- RECORDS SHOWN
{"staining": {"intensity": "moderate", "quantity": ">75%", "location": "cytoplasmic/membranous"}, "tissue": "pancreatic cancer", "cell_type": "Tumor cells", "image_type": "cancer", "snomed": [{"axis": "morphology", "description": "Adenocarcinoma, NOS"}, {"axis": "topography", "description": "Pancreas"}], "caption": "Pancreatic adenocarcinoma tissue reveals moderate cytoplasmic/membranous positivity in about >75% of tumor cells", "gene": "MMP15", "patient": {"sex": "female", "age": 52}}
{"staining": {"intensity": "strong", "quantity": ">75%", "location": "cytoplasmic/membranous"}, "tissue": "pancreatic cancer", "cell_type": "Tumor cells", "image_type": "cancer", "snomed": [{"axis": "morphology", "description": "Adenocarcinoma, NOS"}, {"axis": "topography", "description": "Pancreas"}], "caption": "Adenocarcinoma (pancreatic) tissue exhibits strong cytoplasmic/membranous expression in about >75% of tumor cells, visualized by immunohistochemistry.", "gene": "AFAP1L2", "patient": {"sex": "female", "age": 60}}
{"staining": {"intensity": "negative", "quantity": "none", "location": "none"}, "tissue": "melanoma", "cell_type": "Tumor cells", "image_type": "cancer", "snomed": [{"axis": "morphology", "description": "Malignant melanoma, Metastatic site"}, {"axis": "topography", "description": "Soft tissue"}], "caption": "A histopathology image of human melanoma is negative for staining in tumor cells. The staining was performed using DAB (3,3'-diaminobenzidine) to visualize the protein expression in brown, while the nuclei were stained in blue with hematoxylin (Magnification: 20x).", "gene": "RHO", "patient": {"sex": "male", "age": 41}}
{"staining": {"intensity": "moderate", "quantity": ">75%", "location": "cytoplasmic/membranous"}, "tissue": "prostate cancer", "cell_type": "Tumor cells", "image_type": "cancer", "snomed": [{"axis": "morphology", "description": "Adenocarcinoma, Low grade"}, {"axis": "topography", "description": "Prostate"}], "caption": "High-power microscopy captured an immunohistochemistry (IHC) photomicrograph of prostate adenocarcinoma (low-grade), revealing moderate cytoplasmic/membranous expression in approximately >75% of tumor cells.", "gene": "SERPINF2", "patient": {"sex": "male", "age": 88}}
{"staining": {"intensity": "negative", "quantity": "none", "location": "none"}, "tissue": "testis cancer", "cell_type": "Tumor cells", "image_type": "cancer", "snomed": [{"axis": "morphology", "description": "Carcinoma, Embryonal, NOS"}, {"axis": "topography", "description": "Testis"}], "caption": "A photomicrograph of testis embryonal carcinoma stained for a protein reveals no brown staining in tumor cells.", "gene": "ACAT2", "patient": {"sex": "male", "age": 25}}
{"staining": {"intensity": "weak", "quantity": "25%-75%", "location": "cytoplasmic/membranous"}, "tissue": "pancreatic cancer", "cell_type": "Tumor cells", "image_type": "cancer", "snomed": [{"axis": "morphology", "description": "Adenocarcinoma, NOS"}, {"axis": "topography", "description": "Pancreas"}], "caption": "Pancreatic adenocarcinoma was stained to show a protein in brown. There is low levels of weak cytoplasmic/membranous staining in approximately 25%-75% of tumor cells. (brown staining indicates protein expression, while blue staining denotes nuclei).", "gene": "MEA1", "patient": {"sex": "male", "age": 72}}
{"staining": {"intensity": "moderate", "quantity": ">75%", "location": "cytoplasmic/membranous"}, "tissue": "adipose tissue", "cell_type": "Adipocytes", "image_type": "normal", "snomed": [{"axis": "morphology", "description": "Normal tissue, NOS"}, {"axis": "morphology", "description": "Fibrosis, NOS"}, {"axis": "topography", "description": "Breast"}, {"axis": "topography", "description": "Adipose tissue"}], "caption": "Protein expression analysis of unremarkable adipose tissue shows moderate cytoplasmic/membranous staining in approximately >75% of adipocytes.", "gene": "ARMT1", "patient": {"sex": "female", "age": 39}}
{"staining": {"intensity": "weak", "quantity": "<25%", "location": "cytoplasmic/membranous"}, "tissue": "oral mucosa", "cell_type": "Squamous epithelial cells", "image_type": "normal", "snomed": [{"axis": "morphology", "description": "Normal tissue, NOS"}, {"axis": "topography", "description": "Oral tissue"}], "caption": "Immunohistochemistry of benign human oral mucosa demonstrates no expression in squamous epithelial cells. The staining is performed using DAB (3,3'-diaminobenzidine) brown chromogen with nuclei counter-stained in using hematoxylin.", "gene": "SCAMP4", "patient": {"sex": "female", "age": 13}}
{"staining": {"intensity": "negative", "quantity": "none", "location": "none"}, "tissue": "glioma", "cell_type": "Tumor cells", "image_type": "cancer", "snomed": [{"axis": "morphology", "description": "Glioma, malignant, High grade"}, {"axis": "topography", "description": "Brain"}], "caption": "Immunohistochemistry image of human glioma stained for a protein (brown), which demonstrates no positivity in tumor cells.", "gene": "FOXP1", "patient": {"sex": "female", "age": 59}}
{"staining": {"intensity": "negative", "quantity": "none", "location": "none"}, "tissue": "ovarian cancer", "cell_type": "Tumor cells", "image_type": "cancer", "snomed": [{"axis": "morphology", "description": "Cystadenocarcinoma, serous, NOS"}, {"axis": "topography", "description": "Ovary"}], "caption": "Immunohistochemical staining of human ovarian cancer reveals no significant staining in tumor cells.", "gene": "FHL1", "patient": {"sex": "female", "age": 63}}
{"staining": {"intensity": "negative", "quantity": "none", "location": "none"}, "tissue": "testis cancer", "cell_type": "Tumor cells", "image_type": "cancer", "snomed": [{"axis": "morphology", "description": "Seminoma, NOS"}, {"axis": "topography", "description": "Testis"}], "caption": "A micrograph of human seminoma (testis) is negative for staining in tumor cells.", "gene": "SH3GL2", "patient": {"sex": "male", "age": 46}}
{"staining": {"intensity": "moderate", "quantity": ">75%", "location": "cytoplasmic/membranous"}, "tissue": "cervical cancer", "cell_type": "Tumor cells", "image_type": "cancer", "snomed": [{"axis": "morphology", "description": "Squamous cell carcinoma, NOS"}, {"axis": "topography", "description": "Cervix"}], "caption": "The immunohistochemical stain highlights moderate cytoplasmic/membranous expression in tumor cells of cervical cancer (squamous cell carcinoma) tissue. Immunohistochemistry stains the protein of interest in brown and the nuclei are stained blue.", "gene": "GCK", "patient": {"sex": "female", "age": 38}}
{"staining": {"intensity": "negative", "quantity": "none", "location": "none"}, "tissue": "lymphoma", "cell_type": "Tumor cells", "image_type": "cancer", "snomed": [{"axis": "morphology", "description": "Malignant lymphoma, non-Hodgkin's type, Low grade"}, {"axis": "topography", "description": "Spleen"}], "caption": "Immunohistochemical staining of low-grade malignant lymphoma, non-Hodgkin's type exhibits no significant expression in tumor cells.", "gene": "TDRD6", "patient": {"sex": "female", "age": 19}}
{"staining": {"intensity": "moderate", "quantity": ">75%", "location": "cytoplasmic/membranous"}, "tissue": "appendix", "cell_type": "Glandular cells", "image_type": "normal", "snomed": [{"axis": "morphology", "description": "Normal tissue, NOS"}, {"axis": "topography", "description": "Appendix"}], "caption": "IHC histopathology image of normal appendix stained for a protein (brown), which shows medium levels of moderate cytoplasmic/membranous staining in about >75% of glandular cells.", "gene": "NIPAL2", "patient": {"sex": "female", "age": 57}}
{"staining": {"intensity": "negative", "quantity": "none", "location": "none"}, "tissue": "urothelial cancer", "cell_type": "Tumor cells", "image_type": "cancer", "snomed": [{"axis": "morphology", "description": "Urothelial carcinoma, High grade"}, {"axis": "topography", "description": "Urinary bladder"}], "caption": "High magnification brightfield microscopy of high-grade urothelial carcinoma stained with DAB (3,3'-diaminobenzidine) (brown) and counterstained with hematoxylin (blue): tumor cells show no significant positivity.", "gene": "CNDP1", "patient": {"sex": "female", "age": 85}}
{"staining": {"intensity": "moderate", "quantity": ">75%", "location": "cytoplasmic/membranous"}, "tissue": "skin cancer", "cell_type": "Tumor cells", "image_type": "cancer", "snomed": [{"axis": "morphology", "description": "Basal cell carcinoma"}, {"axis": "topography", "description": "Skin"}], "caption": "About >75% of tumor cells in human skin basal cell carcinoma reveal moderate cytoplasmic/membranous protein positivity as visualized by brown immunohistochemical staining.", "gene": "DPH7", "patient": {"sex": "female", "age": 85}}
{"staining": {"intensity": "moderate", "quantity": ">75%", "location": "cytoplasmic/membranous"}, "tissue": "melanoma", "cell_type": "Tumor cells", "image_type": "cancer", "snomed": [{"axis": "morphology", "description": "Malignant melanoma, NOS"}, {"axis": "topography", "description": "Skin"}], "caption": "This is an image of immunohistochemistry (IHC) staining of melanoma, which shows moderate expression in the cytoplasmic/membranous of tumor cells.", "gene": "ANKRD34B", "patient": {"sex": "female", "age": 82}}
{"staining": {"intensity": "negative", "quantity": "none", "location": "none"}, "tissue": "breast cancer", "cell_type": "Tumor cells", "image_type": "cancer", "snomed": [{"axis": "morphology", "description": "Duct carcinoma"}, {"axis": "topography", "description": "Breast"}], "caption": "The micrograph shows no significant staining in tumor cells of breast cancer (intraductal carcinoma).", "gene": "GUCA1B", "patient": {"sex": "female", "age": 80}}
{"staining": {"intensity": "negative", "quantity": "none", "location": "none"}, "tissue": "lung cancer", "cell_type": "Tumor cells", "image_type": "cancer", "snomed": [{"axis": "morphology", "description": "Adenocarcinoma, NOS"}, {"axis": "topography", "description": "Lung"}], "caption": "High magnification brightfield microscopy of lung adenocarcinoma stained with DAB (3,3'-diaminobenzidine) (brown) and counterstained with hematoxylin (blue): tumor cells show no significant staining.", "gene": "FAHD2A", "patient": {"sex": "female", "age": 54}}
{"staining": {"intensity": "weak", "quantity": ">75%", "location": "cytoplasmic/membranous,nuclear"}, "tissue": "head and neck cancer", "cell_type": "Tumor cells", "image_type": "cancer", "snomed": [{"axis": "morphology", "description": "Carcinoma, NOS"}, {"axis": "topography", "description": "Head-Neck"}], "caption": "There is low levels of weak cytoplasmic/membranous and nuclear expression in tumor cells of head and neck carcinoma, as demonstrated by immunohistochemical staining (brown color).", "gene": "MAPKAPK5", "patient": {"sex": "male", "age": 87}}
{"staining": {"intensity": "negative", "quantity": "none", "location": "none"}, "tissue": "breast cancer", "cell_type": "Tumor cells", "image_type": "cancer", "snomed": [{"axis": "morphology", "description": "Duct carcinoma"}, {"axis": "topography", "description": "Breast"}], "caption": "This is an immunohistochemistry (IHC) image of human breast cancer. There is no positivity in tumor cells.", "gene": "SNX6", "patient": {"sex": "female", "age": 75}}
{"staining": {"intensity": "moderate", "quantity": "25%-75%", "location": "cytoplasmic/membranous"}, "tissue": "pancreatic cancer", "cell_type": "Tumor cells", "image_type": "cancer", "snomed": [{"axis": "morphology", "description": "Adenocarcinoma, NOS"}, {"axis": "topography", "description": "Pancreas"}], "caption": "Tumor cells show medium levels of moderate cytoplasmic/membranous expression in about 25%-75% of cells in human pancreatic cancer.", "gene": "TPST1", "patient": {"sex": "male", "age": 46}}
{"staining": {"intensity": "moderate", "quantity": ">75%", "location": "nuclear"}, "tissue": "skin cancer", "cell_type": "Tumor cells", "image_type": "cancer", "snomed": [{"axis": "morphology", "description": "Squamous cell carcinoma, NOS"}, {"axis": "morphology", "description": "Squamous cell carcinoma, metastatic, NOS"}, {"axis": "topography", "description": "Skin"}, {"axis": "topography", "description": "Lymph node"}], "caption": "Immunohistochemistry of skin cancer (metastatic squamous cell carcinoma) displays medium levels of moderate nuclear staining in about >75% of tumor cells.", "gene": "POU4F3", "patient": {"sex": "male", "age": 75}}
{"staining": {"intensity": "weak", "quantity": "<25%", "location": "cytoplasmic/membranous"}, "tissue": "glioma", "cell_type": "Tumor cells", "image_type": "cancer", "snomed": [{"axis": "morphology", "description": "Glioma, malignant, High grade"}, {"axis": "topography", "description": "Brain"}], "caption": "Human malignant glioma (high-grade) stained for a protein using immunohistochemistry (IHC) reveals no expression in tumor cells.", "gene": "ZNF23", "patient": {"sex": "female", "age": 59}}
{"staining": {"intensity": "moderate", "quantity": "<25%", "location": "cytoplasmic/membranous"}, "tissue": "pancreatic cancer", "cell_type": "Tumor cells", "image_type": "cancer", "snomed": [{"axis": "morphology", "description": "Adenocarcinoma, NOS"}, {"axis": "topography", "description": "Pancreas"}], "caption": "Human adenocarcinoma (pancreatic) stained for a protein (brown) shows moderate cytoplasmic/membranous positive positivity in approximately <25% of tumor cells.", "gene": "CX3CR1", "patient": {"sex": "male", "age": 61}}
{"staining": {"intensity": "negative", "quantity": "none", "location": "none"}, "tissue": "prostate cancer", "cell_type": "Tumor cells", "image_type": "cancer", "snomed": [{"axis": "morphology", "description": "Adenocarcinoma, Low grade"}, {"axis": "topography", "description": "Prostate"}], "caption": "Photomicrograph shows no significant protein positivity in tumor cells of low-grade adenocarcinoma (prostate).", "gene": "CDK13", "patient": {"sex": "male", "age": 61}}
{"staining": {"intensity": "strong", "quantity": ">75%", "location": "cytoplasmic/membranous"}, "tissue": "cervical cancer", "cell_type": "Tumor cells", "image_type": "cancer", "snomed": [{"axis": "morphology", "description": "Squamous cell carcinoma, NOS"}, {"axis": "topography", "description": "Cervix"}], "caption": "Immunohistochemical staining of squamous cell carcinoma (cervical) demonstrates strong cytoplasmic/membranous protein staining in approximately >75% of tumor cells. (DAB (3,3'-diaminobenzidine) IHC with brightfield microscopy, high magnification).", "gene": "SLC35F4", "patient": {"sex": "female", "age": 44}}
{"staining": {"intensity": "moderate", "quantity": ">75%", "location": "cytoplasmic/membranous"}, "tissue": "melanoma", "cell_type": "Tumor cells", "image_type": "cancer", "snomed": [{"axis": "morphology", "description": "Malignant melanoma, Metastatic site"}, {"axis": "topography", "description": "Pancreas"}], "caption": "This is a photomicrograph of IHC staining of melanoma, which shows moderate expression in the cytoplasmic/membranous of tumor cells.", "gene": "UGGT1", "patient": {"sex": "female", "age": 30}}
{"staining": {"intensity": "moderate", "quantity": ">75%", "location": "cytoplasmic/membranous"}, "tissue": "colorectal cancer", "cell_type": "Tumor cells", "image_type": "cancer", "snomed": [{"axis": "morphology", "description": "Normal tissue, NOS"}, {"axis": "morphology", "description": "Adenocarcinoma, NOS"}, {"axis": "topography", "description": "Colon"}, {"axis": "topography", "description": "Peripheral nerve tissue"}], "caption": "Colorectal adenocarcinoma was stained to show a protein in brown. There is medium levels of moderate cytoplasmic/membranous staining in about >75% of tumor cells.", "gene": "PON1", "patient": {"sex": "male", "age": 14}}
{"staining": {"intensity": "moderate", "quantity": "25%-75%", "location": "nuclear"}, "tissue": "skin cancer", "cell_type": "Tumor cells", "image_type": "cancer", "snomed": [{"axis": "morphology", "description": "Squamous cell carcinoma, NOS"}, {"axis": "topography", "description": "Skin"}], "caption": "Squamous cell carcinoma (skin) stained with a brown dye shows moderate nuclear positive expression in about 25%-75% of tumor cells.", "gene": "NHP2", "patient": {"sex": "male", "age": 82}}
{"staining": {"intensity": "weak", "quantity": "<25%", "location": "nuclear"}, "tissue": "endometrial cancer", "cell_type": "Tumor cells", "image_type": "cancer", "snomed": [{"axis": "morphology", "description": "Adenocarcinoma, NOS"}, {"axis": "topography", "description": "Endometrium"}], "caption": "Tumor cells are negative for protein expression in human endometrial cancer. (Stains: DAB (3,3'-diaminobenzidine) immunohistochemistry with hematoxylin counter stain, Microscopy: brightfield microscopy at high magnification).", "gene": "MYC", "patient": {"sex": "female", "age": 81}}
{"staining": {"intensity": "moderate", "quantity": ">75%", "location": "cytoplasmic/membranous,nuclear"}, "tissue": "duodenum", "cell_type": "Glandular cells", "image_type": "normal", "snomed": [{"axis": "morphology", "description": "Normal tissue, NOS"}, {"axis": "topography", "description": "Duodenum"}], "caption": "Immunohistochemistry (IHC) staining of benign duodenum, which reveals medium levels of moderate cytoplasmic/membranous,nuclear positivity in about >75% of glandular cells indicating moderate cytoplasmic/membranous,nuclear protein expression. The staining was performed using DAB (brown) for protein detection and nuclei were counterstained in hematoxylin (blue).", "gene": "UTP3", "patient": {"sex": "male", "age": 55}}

- ASSIGNMENT
Starting with the line with "expression analysis of" above and going on through the line with "of benign human", transcribe every line exactly, both ends included, and add nothing.

- FINISHED TASK
{"staining": {"intensity": "moderate", "quantity": ">75%", "location": "cytoplasmic/membranous"}, "tissue": "adipose tissue", "cell_type": "Adipocytes", "image_type": "normal", "snomed": [{"axis": "morphology", "description": "Normal tissue, NOS"}, {"axis": "morphology", "description": "Fibrosis, NOS"}, {"axis": "topography", "description": "Breast"}, {"axis": "topography", "description": "Adipose tissue"}], "caption": "Protein expression analysis of unremarkable adipose tissue shows moderate cytoplasmic/membranous staining in approximately >75% of adipocytes.", "gene": "ARMT1", "patient": {"sex": "female", "age": 39}}
{"staining": {"intensity": "weak", "quantity": "<25%", "location": "cytoplasmic/membranous"}, "tissue": "oral mucosa", "cell_type": "Squamous epithelial cells", "image_type": "normal", "snomed": [{"axis": "morphology", "description": "Normal tissue, NOS"}, {"axis": "topography", "description": "Oral tissue"}], "caption": "Immunohistochemistry of benign human oral mucosa demonstrates no expression in squamous epithelial cells. The staining is performed using DAB (3,3'-diaminobenzidine) brown chromogen with nuclei counter-stained in using hematoxylin.", "gene": "SCAMP4", "patient": {"sex": "female", "age": 13}}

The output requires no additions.